ALGIERS, Algeria — An Air Algerie flight carrying 116 people from Burkina Faso to Algeria’s capital disappeared from radar early today over northern Mali, officials said. France’s foreign minister said no wreckage had been found, but that the plane “probably crashed.”
Air navigation services lost track of the MD-83 about 50 minutes after takeoff from Ouagadougou, the capital of Burkina Faso, the official Algerian news agency APS said.
“Despite an intensive search, at the moment I speak no trace of the aircraft has been found,” French Foreign Minister Laurent Fabius told reporters in Paris. “The plane has probably crashed.”
More than 50 French were onboard the plane along with 27 Burkina Faso nationals and passengers from a dozen other countries. The flight crew was Spanish.
The flight was being operated by Spanish airline Swiftair.

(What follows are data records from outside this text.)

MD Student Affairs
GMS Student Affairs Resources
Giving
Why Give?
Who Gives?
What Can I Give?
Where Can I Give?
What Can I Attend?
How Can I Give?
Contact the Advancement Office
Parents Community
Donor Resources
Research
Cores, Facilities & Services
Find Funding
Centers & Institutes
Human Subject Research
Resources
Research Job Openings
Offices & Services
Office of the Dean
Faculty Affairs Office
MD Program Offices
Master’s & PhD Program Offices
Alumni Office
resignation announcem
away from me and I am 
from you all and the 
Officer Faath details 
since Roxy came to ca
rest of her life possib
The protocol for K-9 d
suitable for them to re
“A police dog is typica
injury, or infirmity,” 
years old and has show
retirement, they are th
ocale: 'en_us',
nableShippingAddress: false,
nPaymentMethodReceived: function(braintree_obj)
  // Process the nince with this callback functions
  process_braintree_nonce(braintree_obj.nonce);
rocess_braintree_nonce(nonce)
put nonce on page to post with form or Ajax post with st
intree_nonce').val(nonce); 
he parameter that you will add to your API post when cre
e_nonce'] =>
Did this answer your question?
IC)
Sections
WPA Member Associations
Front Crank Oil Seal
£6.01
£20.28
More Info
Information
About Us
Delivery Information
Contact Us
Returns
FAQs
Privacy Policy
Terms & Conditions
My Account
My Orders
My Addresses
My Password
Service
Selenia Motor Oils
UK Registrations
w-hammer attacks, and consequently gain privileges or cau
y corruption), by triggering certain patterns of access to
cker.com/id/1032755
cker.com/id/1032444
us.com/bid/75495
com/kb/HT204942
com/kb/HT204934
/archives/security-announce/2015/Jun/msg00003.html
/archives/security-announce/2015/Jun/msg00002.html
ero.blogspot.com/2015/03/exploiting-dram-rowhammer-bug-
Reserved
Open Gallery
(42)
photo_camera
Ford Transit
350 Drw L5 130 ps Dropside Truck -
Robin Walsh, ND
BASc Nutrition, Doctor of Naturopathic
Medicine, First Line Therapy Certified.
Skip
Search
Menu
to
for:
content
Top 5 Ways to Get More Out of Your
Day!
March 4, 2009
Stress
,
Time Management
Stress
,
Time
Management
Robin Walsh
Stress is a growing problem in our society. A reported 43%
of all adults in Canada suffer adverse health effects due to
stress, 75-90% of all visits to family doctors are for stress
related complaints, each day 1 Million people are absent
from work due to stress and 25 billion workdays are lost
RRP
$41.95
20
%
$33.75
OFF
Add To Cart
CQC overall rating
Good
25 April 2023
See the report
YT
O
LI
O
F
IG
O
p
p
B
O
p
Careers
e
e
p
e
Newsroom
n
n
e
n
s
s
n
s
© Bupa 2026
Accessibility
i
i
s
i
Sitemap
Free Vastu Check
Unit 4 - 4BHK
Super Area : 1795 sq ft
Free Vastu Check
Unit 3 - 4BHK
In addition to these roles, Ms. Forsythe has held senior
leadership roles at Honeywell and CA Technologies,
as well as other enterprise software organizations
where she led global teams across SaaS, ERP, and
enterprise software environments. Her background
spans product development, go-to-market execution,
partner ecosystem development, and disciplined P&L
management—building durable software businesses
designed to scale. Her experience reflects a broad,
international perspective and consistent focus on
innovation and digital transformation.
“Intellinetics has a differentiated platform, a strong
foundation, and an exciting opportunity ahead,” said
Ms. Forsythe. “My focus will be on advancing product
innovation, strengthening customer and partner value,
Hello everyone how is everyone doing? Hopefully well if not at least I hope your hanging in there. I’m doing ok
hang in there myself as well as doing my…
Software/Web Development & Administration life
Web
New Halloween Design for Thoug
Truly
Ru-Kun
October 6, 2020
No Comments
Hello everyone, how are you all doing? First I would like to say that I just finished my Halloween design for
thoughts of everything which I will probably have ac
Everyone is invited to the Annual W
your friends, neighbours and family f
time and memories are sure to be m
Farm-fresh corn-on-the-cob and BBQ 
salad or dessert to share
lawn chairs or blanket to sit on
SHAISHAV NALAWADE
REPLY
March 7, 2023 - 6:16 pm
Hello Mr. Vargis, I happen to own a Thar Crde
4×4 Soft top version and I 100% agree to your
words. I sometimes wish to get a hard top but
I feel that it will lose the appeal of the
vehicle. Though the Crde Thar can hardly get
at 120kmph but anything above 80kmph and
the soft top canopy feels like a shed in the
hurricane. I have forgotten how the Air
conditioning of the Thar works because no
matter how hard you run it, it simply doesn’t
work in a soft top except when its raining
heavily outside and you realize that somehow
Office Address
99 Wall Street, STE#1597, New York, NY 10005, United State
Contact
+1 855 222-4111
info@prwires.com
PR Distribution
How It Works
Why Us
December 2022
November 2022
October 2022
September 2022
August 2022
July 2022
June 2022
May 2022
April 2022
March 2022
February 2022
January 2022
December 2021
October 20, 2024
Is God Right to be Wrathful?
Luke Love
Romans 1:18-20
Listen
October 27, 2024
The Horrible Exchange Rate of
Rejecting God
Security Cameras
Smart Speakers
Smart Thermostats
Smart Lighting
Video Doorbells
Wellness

The disappearance of the Air Algerie plane comes after a spate of aviation disasters. Fliers around the globe have been on edge ever since Malaysia Airlines Flight 370 disappeared in March on its way to Beijing.
Last week, a Malaysia Airlines flight was shot down by a surface-to-air missile while flying over a war-torn section of Ukraine.
Then this week, U.S. and European airlines started canceling flights to Tel Aviv after a rocket landed near the city’s airport.
Finally, on Wednesday a Taiwanese plane crashed during a storm, killing 48 people.
It’s easy to see why fliers are jittery, but air travel is relatively safe.
Travelers are much more likely to die driving to the airport than stepping on a plane. There are more than 30,000 motor-vehicle deaths in the U.S. each year, a mortality rate eight times greater than that in planes.